Just like a muscle, mindfulness can
grow stronger with repeated exercise. And like any other new skill,
mindfulness gets easier the more we practice. Here are a couple of easy ways to
build more mindfulness into your day:
- Mindful eating: Turn all your attention to the task when you eat. Before you begin to eat, take a moment to pay attention to the appearance and smell of the food. Take a bite, then put your utensil down and focus on the experience of eating. Bring all your awareness to the task. Chew slowly. Allow yourself to experience the taste, the texture, and the aroma of the food. Do you hear anything? Maybe a crunch when you bite or chew? Use all your senses to experience just that one bite. Feel the sensation as the food leaves your mouth and goes down your throat. Pause before you pick up your utensil again. Repeat.
- Mindful washing: With all the handwashing we’re doing these days, we have endless opportunities to practice paying attention. Slow down as you go to wash your hands. Take a deep breath in, breathe out slowly, and focus your attention as you begin. Use your senses. What do you hear when the water comes on? How does the soap smell? How does it feel in your hand? On your skin? How does the lather look? What do you feel when you move one hand against the other? When you interlace your fingers? When you release them? How does the towel look, feel, and smell?
You can extend this practice into
almost anything you do. Household chores, personal grooming, and outdoor walks
are all great opportunities to practice being more mindful. One fun and easy
way to begin practicing is to mindfully eat a piece of wrapped candy. From the
crinkle of the paper, to the physical sensation of holding the candy and
opening the wrapper, to the color of the candy, to the smell, taste, and
texture as you hold it in your mouth until it disappears, it’s possible to
mindfully engage every sense in the experience.
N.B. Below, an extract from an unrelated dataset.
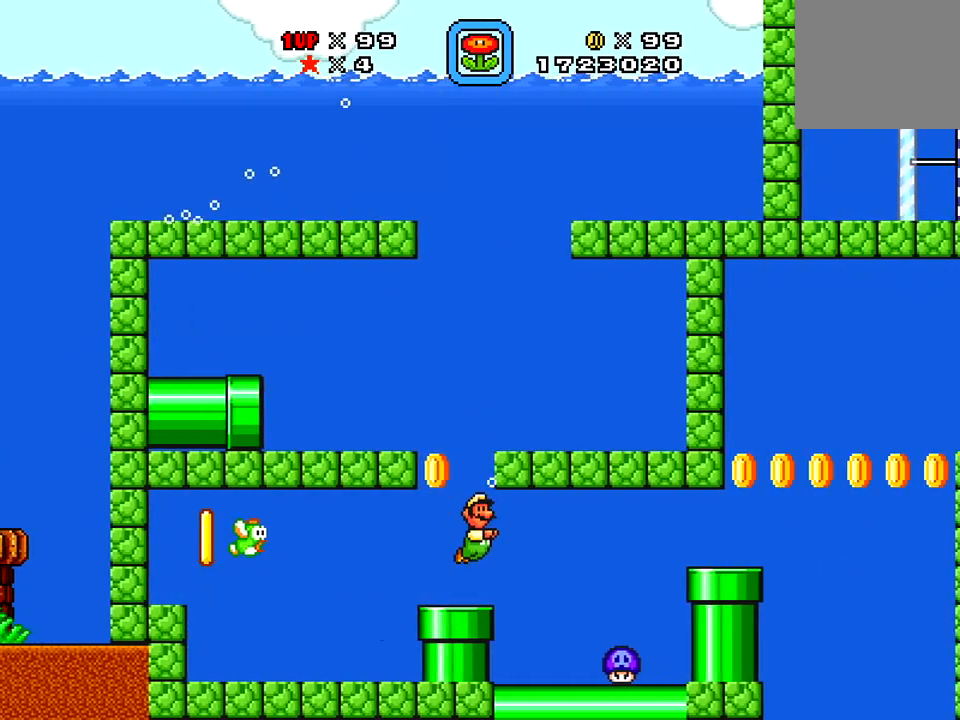
{"buttons": ["DPAD_RIGHT"], "right_stick": "center", "events": [[117, "A", "down"], [317, "A", "up"]]}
Don’t have wrapped candy on
hand? Try this with a raisin, a cracker, or an apple. The key is to use as many
of your senses as you can and to pay attention to each one of them in turn,
without judging any of them.
I believe that the best way to
practice, though, is to meditate. Where mindfulness helps us to focus on
something specific, meditation can help us learn to let go of judgment about
our thoughts and sensations. There are different kinds of meditation practices.
But mindfulness meditation simply aims to help us clear our mind and observe
the thoughts that do come into it. Here are some myths about mindfulness
meditation:
- You have to be able to turn off all your thoughts to do it
- You have to be able to sit still for a long time without moving
- You have to be able to sit cross-legged on the floor to do it
- There is a right way to do it
- It takes years to learn how to do it properly
The truth is that anyone can
meditate, and part of the point of it is to accept that your mind will wander.
Mindfulness meditation is nothing more than being still, paying attention to
the breath, and gently bringing the mind back to the breath when it wanders
off, as it will. You can start with just a few minutes at a time, and you can
sit on a chair or even lie down to do it. There are lots of resources to help.
I think that Headspace is a good one: Headspace
I haven’t used Calm myself, but I’ve heard good things about it: Calm Both
offer a free trial.
I also recommend Jon Kabat-Zinn’s
work. A Professor of Medicine emeritus at the University of Massachusetts
Medical School, he founded its world-renowned Mindfulness-Based Stress Reduction
Clinic and the Center for Mindfulness in Medicine, Health Care, and Society. You
can purchase CDs or downloadable MP3 mindfulness meditation recordings at his
website: Jon Kabat-Zinn [NOTE: There’s a much bigger
selection of CDs than MP3 recordings.] You can also find guided meditations by
him on You Tube. Here’s one for beginners: Guided Meditation Finally, you may be able to
download electronic copies of his books from your local library. I recommend Full
Catastrophe Living: Using the wisdom of your body and mind to face stress,
pain, and illness for a start. If you choose to buy one of his books, The
Mindful Way through Depression comes with an excellent CD of guided
meditations and is filled with information that is also helpful for anxiety.
Tryon Creek, 4/3/20
Until tomorrow, I am reminded daily
that we are all in this together. Thank you all for the many ways you grace my
life. Take care, be well, and be at peace in your heart.